Divulgação/Site Oficial

João Gilberto
 

FERNANDA EZABELLA - REUTERS

SÃO PAULO - Nos 50 anos da bossa nova, apenas um nome faltava para completar as comemorações que se espalham pelo país. O cantor e violonista João Gilberto confirmou oito apresentações para este ano, a partir de junho, para celebrar o gênero que ajudou a fundar, com seu cantar meio falado, meio baixinho, e seu jeito novo de tocar violão.

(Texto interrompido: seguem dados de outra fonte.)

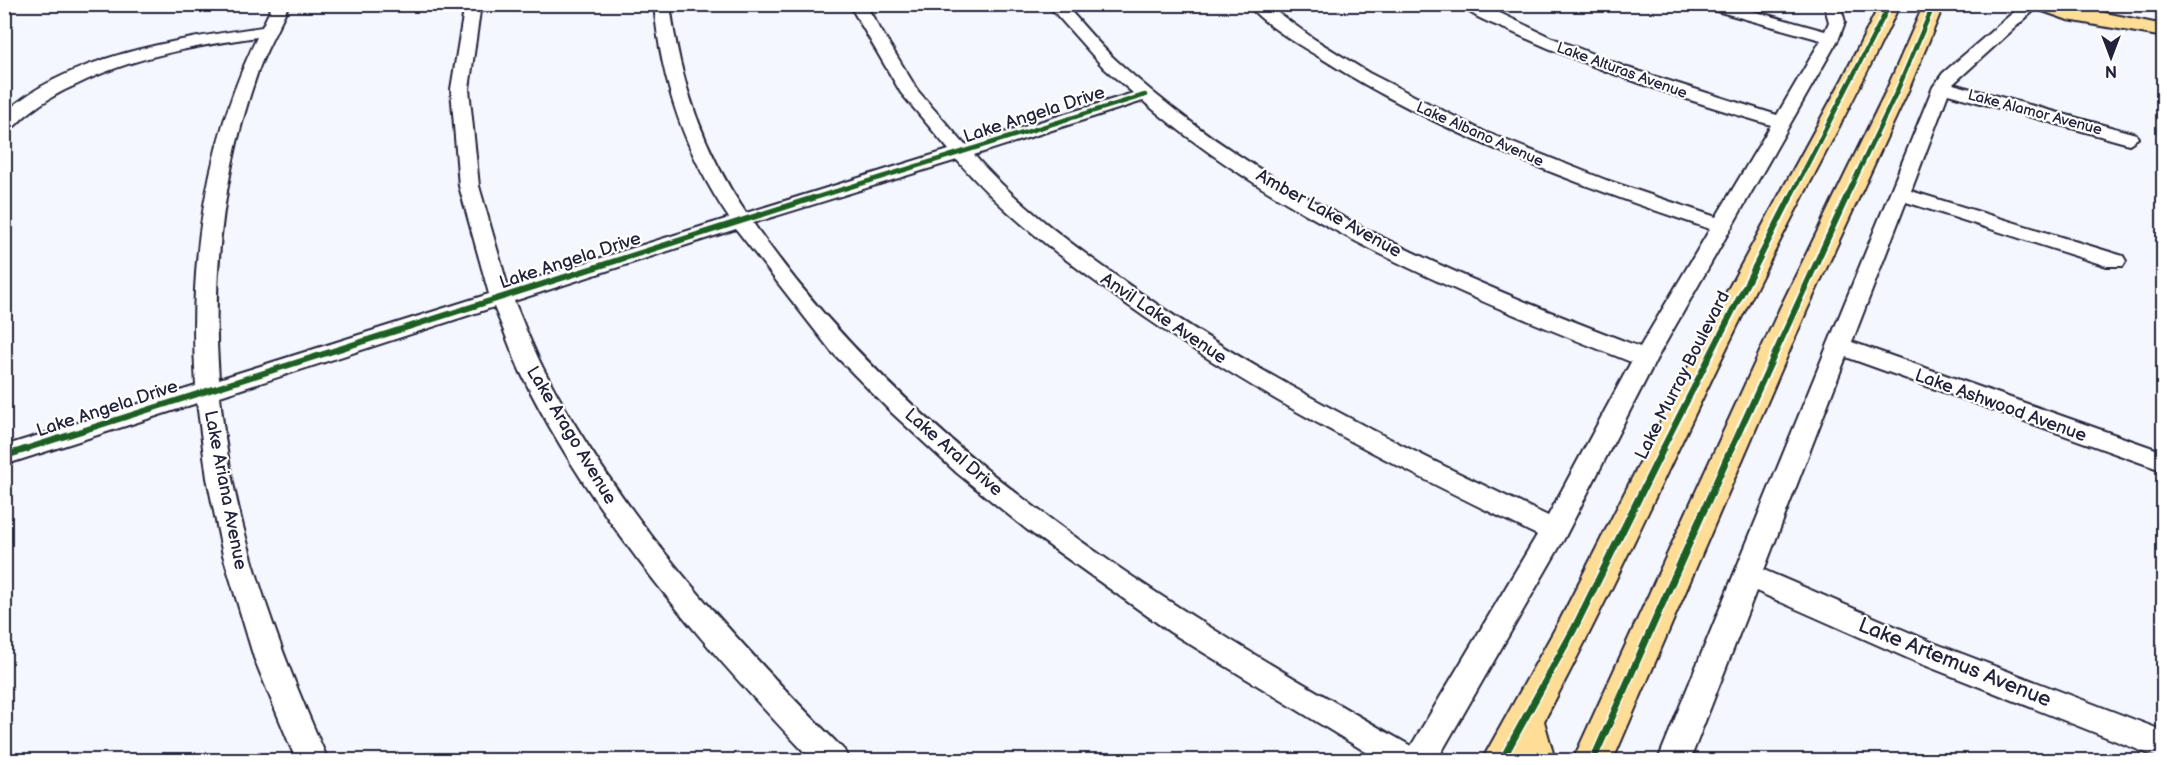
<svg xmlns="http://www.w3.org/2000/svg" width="2168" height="765" viewBox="0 0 2168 765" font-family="'Balsamiq Sans',sans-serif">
	<rect width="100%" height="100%" fill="#f5f7ff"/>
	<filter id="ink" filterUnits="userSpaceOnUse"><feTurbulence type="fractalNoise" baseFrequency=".0167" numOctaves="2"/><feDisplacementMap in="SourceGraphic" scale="12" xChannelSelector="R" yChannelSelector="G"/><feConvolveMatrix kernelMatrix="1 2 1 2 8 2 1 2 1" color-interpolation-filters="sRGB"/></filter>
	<g filter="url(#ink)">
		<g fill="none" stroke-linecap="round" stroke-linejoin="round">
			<g stroke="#22223b" stroke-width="4">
				<g id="minor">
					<path d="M 4,4 L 13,4 L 4,10 Z"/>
					<path d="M 273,4 L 289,4 C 279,27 266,49 258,71 C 223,171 211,273 219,379 L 489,294 L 459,186 L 451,89 L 465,4 L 481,4 L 469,89 L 479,186 L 508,287 L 729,218 C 685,153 661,82 654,4 L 670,4 C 679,79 703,150 746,213 L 949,150 L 901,93 L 849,4 L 865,4 L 918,91 L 965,145 L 1133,93 L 1104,68 L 1047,4 L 1064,4 C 1082,23 1098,44 1117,61 C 1264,196 1455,277 1640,347 L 1710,229 C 1575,184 1442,135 1321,58 C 1299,45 1263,24 1247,4 L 1266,4 L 1314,39 L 1369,73 L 1485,132 L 1606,180 L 1716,217 L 1771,125 C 1683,99 1596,71 1512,32 C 1497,25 1471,17 1460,4 L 1481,4 L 1550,37 L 1628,68 L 1777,115 L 1821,40 L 1702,7 L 1700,4 L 1728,4 L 1825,31 L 1829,22 L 1824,4 L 1840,4 L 1845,22 L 1839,38 L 1657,358 L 1564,539 L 1437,760 L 1379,760 L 1170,632 L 1026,529 L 957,473 L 892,413 L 831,351 L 736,229 L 514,301 C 524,324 533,349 545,372 C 621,516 730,635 844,750 L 849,760 L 812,760 C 700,643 592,518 520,371 C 511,350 503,328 494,307 L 220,396 C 231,521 277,646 328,760 L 296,760 L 254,658 L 223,555 L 207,478 L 197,403 L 4,465 L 4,446 L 196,386 C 188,266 204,147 257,37 C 195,46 132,57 76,85 C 59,92 43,102 29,113 C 20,119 14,130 4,132 L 4,114 C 67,55 180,39 262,27 ZM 1143,101 C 1284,222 1461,295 1631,362 L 1548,516 C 1400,446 1253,374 1119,278 C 1068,242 1015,202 974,155 ZM 957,160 C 999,209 1052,250 1104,288 C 1238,387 1387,462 1537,535 L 1411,746 C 1169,608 915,456 753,223 Z"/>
					<path d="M 2023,4 L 2041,4 L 1953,84 L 2136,134 L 2138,138 L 2129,144 L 1948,94 L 1911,191 L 2123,256 L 2126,261 L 2123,266 L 2107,266 L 1906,202 L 1852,342 L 2164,452 L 2164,471 L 1846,357 L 1764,570 L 1934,643 L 2164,731 L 2164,760 L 1914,661 L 1756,591 L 1690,760 L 1658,760 L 1933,87 L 1943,73 Z"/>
				</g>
			</g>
			<g stroke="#22223b" stroke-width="4">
				<g id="major">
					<path d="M 1880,4 L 1900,4 C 1854,102 1802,196 1754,292 C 1683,435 1619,580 1544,721 L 1555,760 L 1482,760 L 1561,618 L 1726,293 L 1843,78 Z"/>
					<path d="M 1924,4 L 1944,4 L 1908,91 L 1807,310 L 1613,760 L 1573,760 L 1779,310 L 1886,91 Z"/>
					<path d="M 2031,4 L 2061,4 L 2164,25 L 2164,37 L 2068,20 L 2034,8 Z"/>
				</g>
			</g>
			<use href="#minor" fill="#fff" fill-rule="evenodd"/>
			<use href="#major" fill="#fedd96" fill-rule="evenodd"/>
			<g stroke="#fff" stroke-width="8">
				<g id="cycleway-far2">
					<path d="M 808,200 L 1145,95"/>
					<path d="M 1789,200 L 1890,4"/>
					<path d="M 1845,200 L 1897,91 L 1934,4"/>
				</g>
			</g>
			<g stroke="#fff" stroke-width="10">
				<g id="cycleway-far1">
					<path d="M 22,450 L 813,198"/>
					<path d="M 1662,450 L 1790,198"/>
					<path d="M 1731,450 L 1846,198"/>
				</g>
			</g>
			<g stroke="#fff" stroke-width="10">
				<g id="cycleway">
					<path d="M 4,456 L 27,449"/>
					<path d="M 1502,760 L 1574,629 L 1663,449"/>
					<path d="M 1593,760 L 1731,449"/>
				</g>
			</g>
			<use href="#cycleway-far2" stroke="#1b5e20" stroke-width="4.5"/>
			<use href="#cycleway-far1" stroke="#1b5e20" stroke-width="6"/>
			<use href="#cycleway" stroke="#1b5e20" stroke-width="7"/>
		</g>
	</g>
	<g text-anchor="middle" stroke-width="4.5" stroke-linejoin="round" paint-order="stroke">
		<g font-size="15" fill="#22223b" stroke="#fff">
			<text transform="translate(1622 70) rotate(20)" y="5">Lake Alturas Avenue</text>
			<text transform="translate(2035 112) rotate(15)" y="5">Lake Alamor Avenue</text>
			<text transform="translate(1480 134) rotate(24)" y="5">Lake Albano Avenue</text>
		</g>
		<g font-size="18" fill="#22223b" stroke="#fff">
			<text transform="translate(1034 114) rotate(-18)" y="6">Lake Angela Drive</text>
			<text transform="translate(1329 213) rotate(29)" y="6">Amber Lake Avenue</text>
			<text transform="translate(570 260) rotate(-18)" y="6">Lake Angela Drive</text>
			<text transform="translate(1164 318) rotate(34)" y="6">Anvil Lake Avenue</text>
			<text transform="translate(1682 375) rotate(-63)" y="6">Lake Murray Boulevard</text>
			<text transform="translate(2001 405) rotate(20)" y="6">Lake Ashwood Avenue</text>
			<text transform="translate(107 408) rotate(-18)" y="6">Lake Angela Drive</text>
			<text transform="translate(572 435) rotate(59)" y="6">Lake Arago Avenue</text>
			<text transform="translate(954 452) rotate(41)" y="6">Lake Aral Drive</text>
			<text transform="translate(226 490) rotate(79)" y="6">Lake Ariana Avenue</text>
		</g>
		<g font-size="21" fill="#22223b" stroke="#fff">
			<text transform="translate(1955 662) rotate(22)" y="7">Lake Artemus Avenue</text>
		</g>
	</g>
	<rect width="2168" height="765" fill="none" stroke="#fff" stroke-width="24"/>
	<rect x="12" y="12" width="2144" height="741" fill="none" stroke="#22223b" stroke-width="2" filter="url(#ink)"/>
	<g transform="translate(2111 57) rotate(180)" stroke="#ffffff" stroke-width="4.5" paint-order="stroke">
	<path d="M0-4.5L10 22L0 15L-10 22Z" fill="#22223b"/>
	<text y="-9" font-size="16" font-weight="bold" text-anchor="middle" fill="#22223b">N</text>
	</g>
</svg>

"João Gilberto não dá um show, dá um recital", diz Zuza Homem de Mello, crítico e historiador de música, explicando que o artista baiano de 76 anos está longe das parafernálias que os artistas usam em suas apresentações.

De fato, basta um banquinho e um violão, praticamente sinônimos de bossa nova, para o cenário de um "recital" de João Gilberto.

"Ele prescinde de tudo o que é efeito. Prescinde de tudo o que é necessário para mascarar a essência do espetáculo que é a música propriamente dita", continua Zuza, autor de "Folha Explica João Gilberto", em entrevista à Reuters. O deslumbramento de suas platéias sempre lotadas vem em grande parte das sutilezas e detalhes com que ele cria e recria, de forma obsessiva, canções que o acompanharam por toda sua carreira -- como "Doralice", "Corcovado", "Insensatez", "O Pato", "Samba de uma Nota Só".

"Agora, isso só é percebido por quem está prestando completa atenção na apresentação dele ou no disco", disse. "Senão, a pessoa acha que é a mesma coisa. É sutil."

O primeiro show do ano será em 22 de junho no Carnegie Hall, em Nova York.

Depois, se apresenta nos dias 14 e 15 de agosto no Auditório Ibirapuera, em São Paulo; dia 24 de agosto, no Theatro Municipal do Rio; e dia 5 de setembro, no Teatro Castro Alves, em Salvador. Haverá ainda três shows no Japão.

MELHOR NOTÍCIA DO ANO

Para o crítico e produtor Nelson Motta, o anúncio dos shows "é a melhor notícia para a música brasileira neste ano".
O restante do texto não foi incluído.